• Compito breve a:
Rispondi alle seguenti domande sul brano dedicato a Nives Meroi e Romano Benet.
(i) In quale giorno Nives Meroi e Romano Benet si trovano a 7500 metri sul Kangchenjunga?
(ii) Quale numero d'ordine avrebbe avuto quell'ottomila per loro?
(iii) Quale traguardo cercava Nives accumulando gli Ottomila nel suo stile?

• Brano di lettura:
Nives e Romano: non si tradisce per una cima

Nel maggio 2009, Nives Meroi rinuncia alla vetta del Kangchenjunga per scendere insieme al marito malato, scegliendo l’amore alla vetta. Una storia di etica, libertà e alpinismo vissuto insieme, lontano dalla corsa ai record.
Nivers Meroi e Romano Benet

Il 17 maggio 2009 Nives Meroi e il marito Romano Benet sono a 7500 metri, sull’immenso Kangchenjunga. Sarebbe il dodicesimo ottomila, soprattutto per Nives che è inciampata nella corsa femminile per le cime più alte del mondo. “Avevo addosso un malessere cui non riuscivo a dare un nome – confiderà in seguito –. Accumulavo gli Ottomila nel mio stile per diventare la prima donna capace di salirli tutti e 14, eppure il disagio rimaneva. Ora so cos’era: anch’io facevo parte del grande spettacolo, anch’io cercavo gli sponsor e avevo accettato quella gara. Ci pensa la vita a risolvere il disagio, e lo fa nel modo più drastico e tragico perché Romano sta male. L’uomo che non è mai stanco e sembra nato per l’alta quota, improvvisamente si mostra debole. Non ce la fa più. Lei deve scegliere: lasciarlo dov’è, provare a salire in cima da sola e riprenderlo al ritorno, oppure scendere con lui alla quota dove stanno le persone malate. Seguire il record o l’amore. Nives decide di tornare indietro, e chi la conosce sa che non poteva che andare così. Non si tradisce per una cima.

• Dati esercizio:
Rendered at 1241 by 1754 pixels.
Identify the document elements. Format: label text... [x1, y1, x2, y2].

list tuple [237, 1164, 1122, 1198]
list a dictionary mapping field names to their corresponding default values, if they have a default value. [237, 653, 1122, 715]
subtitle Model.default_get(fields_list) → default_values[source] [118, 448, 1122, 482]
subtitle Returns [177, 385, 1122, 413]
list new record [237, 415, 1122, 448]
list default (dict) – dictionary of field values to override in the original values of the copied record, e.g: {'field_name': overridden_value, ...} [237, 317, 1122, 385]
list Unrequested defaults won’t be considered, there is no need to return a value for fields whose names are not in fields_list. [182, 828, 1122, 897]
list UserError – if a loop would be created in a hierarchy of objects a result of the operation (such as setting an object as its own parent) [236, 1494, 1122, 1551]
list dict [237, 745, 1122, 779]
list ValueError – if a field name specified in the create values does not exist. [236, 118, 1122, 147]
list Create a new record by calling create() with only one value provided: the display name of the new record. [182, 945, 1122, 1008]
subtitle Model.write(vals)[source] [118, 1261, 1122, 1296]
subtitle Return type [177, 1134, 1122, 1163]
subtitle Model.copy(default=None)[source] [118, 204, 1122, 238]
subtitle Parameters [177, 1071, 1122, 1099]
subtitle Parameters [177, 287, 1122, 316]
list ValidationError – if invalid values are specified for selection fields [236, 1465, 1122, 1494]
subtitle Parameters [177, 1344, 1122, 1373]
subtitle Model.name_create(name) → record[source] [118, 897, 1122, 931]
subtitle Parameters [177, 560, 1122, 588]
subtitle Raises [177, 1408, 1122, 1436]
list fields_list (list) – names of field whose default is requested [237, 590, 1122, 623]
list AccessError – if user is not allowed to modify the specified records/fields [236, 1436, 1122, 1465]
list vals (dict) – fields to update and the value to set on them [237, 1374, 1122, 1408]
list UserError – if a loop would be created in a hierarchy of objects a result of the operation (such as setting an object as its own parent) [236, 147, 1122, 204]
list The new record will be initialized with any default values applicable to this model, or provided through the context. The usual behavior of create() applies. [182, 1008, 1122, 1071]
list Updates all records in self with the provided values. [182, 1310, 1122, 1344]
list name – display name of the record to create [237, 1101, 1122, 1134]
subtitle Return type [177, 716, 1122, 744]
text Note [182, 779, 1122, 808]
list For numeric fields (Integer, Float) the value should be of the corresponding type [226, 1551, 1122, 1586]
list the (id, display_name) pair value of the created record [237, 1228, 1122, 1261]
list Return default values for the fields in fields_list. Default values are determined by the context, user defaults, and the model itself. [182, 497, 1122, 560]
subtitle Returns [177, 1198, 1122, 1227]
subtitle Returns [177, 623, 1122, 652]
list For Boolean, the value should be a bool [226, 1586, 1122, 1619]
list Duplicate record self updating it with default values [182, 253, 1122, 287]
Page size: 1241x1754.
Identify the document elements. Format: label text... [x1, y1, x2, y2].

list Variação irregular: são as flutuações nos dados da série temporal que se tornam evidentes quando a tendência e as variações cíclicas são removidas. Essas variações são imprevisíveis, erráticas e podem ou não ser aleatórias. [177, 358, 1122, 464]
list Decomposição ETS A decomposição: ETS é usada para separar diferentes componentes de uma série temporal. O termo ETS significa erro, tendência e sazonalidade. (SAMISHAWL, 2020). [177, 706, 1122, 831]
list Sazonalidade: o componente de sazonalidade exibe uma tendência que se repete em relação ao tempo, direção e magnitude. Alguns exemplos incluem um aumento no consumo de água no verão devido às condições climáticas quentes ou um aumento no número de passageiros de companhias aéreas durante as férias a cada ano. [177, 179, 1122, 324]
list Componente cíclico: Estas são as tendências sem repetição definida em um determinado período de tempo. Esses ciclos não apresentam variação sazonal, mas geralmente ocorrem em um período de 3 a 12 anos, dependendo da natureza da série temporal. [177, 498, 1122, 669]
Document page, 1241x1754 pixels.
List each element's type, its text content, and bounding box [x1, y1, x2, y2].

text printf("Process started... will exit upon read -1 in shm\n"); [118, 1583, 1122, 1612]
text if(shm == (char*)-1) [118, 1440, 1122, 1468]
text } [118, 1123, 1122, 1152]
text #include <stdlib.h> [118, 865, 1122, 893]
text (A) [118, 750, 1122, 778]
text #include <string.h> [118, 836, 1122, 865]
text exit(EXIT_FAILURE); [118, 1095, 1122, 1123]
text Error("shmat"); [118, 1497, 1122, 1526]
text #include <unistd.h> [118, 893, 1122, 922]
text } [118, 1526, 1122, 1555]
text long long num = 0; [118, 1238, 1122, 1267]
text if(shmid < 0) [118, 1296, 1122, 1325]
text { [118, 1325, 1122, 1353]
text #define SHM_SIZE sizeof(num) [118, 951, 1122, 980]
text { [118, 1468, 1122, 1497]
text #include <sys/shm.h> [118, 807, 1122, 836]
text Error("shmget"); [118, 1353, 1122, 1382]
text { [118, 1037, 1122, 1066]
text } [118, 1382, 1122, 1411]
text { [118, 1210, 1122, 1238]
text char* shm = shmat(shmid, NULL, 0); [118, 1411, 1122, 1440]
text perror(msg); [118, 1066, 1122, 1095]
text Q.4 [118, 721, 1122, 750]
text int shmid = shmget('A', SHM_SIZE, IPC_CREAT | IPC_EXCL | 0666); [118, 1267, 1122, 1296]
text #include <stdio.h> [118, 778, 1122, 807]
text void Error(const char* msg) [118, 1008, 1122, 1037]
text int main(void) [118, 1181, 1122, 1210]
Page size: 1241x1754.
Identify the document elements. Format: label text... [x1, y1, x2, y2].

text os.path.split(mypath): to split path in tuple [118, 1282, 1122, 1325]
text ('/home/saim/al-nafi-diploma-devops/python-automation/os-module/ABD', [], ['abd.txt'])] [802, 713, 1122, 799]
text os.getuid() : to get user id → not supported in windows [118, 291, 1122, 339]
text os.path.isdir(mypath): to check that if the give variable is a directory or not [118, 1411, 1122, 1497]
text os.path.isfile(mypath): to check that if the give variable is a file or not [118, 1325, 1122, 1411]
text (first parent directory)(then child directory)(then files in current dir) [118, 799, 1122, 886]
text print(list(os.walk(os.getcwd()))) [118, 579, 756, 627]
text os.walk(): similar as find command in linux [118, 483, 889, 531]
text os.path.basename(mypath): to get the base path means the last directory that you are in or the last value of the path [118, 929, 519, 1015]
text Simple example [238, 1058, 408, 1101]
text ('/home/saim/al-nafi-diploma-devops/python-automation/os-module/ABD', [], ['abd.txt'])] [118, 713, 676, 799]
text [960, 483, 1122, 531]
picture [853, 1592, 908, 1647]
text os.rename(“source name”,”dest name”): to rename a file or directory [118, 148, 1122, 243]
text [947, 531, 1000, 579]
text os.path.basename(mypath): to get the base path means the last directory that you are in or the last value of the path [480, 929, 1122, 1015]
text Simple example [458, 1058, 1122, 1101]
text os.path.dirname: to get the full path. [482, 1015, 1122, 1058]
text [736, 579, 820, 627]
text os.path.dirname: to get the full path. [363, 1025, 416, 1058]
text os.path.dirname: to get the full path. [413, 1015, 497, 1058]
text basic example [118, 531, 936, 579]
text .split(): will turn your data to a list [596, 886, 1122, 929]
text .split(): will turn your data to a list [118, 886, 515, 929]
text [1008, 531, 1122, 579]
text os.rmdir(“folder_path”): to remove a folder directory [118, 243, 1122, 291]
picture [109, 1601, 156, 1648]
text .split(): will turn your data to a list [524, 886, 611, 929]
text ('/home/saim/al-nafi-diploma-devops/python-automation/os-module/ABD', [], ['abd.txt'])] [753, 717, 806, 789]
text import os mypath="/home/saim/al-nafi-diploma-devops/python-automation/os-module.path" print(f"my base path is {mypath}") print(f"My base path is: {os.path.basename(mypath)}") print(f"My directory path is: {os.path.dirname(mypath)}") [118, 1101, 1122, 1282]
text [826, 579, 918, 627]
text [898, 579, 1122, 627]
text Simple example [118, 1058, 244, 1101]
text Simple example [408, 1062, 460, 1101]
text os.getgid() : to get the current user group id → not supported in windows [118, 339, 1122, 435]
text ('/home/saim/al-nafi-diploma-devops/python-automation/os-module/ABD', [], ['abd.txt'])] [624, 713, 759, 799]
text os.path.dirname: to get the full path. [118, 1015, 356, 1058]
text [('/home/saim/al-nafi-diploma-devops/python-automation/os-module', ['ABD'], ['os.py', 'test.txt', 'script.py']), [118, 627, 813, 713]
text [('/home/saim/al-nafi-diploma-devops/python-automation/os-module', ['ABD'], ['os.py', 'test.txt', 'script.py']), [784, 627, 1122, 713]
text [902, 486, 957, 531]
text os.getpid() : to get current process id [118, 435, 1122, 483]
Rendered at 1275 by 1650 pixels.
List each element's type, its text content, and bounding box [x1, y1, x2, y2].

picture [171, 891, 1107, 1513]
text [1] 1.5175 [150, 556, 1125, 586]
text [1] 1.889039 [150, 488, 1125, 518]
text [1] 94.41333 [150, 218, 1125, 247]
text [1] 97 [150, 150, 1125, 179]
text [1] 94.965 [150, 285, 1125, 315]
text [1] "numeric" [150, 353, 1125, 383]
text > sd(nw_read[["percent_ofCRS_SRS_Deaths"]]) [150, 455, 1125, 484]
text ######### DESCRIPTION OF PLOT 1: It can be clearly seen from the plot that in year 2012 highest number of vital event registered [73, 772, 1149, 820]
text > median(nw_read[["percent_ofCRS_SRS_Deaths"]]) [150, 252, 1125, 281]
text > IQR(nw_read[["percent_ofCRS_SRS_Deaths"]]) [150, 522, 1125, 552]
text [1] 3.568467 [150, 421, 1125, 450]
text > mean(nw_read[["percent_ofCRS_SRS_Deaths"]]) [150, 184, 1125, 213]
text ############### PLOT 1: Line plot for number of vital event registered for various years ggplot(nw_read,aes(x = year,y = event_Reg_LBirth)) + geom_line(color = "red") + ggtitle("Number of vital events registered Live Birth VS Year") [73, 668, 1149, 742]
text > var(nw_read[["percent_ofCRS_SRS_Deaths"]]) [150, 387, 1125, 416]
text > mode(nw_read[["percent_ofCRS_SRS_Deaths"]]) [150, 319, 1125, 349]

• Compito breve b: Trascrivi senza modifiche la parte dei record che si apre con la riga contenente "list tuple [237, 1164, 1122, 1198]" e si chiude con la riga contenente "list default (dict)", incluse entrambe.

• Soluzione esercizio a:
(i) Il 17 maggio 2009.
(ii) Sarebbe stato il dodicesimo ottomila.
(iii) Diventare la prima donna capace di salirli tutti e 14.

• Soluzione esercizio b:
list tuple [237, 1164, 1122, 1198]
list a dictionary mapping field names to their corresponding default values, if they have a default value. [237, 653, 1122, 715]
subtitle Model.default_get(fields_list) → default_values[source] [118, 448, 1122, 482]
subtitle Returns [177, 385, 1122, 413]
list new record [237, 415, 1122, 448]
list default (dict) – dictionary of field values to override in the original values of the copied record, e.g: {'field_name': overridden_value, ...} [237, 317, 1122, 385]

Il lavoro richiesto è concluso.